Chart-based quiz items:
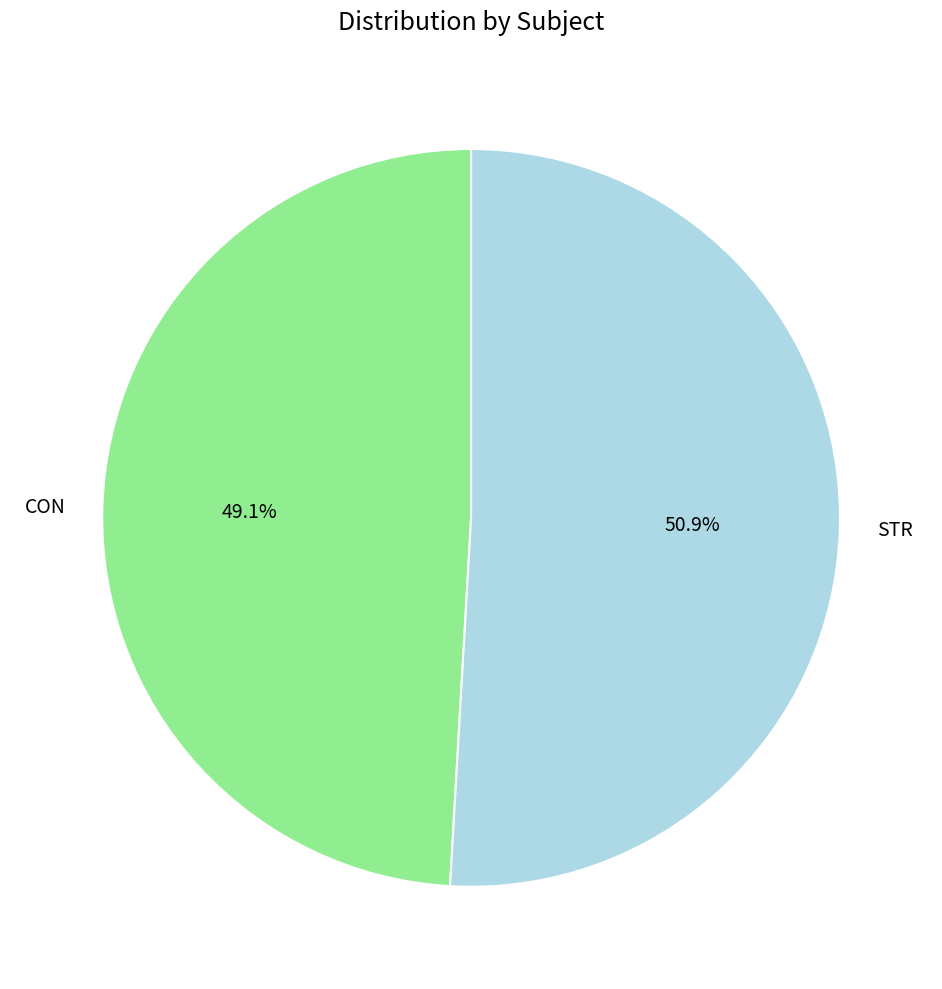

To the nearest percent, what is the combined percentage of STR and CON?

100%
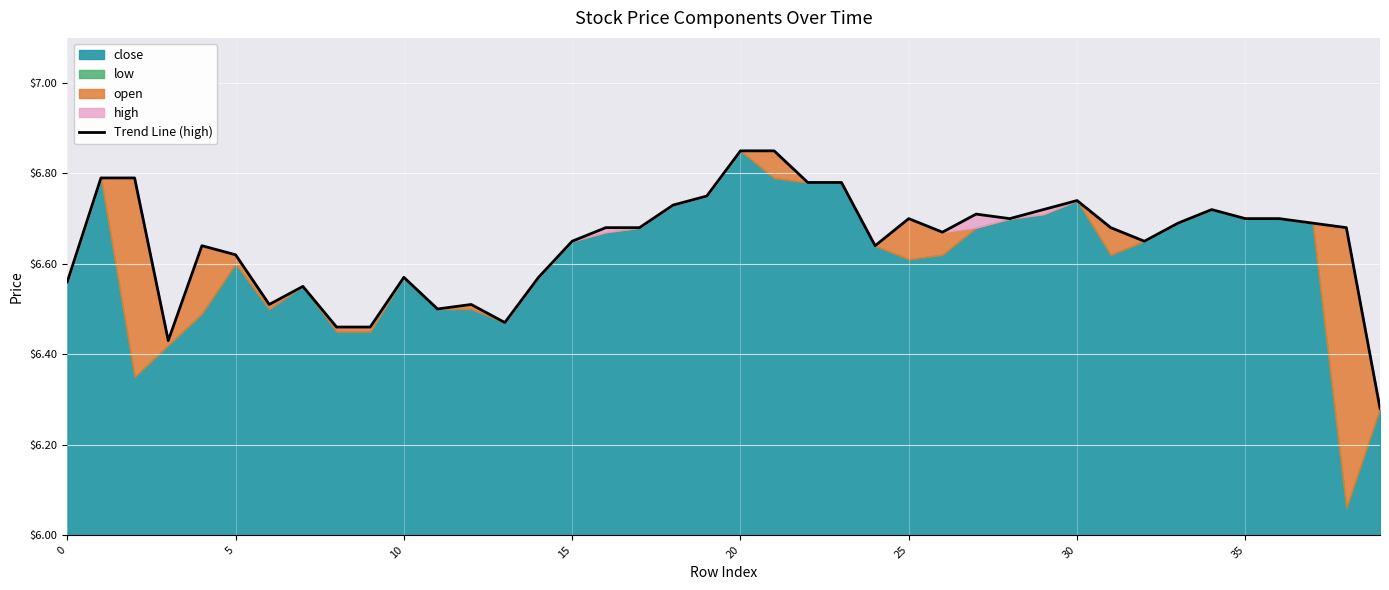

What is the average value?

6.6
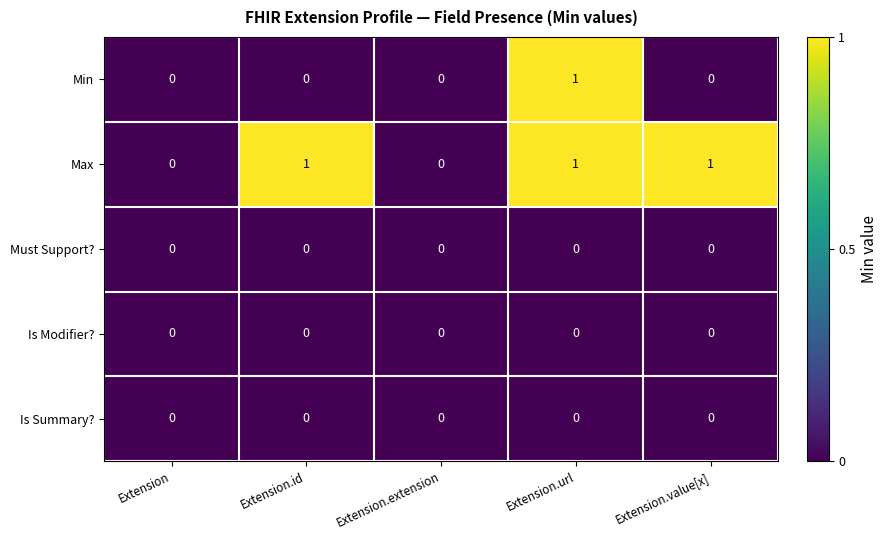

At which category is the sum across all series the highest?

Extension.url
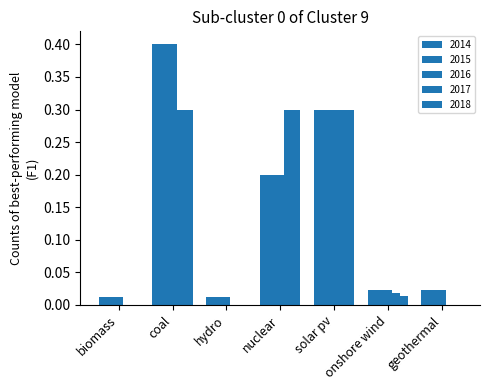

The value of 2018 at hydro is 0.0. True or false?

True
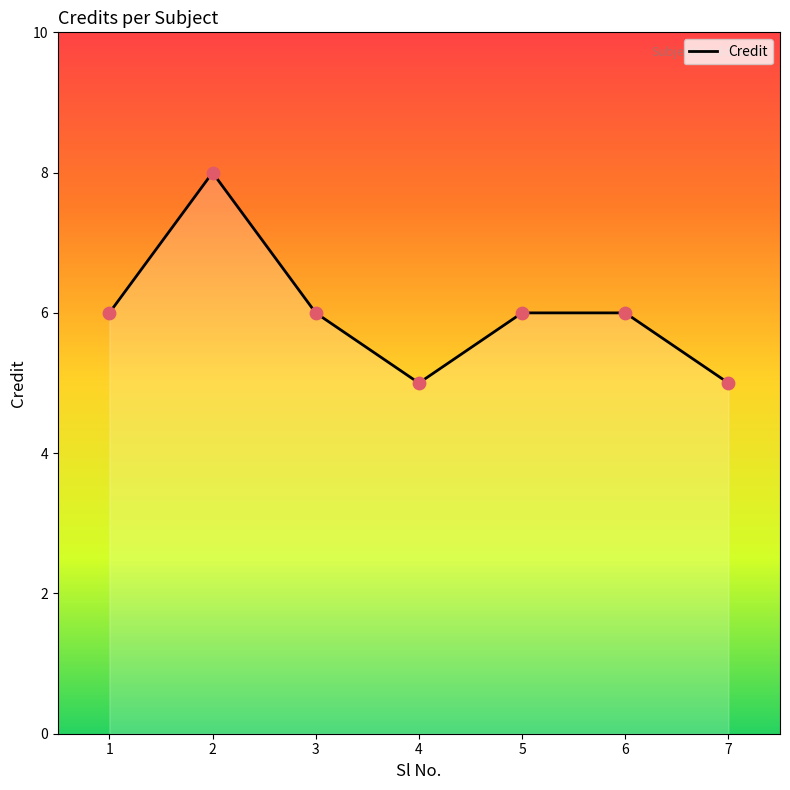

Between 7 and 3, which is larger?

3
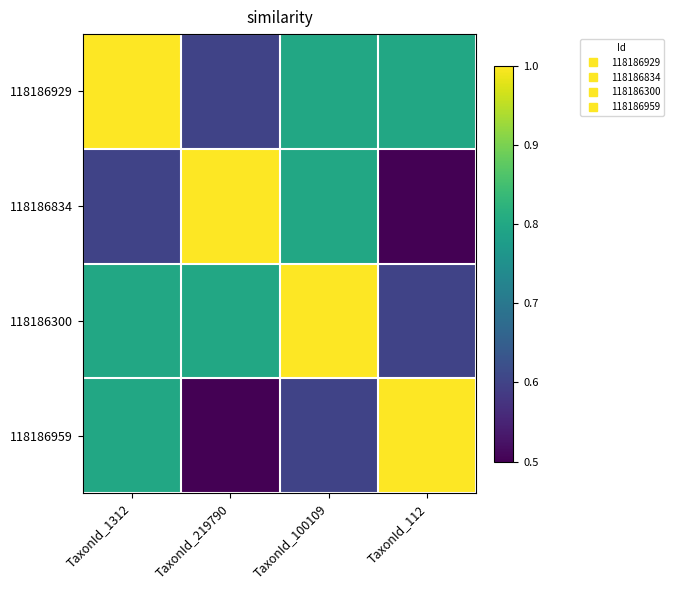

List the series in order of their peak value, lowest first.

118186929, 118186834, 118186300, 118186959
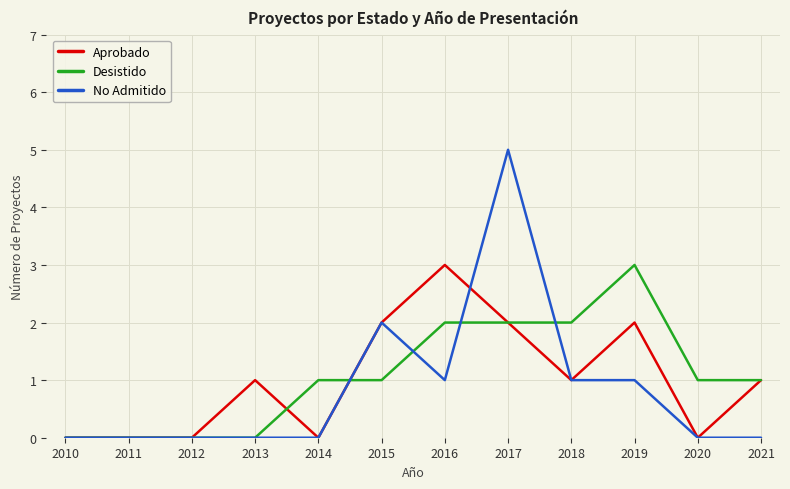

True or false: Desistido has a value of 2 at 2018.

True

> _TASK INSTRUCTIONS_
Recast the lines of the records as a Markdown table with the columns Row and Line, skipping blank lines and leaving out the pictures. Number the rows in order.

> _TASK RESULT_
| Row | Line |
|---|---|
| 1 | To the nearest percent, what is the combined percentage of STR and CON? |
| 2 | 100% |
| 3 | What is the average value? |
| 4 | 6.6 |
| 5 | At which category is the sum across all series the highest? |
| 6 | Extension.url |
| 7 | The value of 2018 at hydro is 0.0. True or false? |
| 8 | True |
| 9 | Between 7 and 3, which is larger? |
| 10 | 3 |
| 11 | List the series in order of their peak value, lowest first. |
| 12 | 118186929, 118186834, 118186300, 118186959 |
| 13 | True or false: Desistido has a value of 2 at 2018. |
| 14 | True |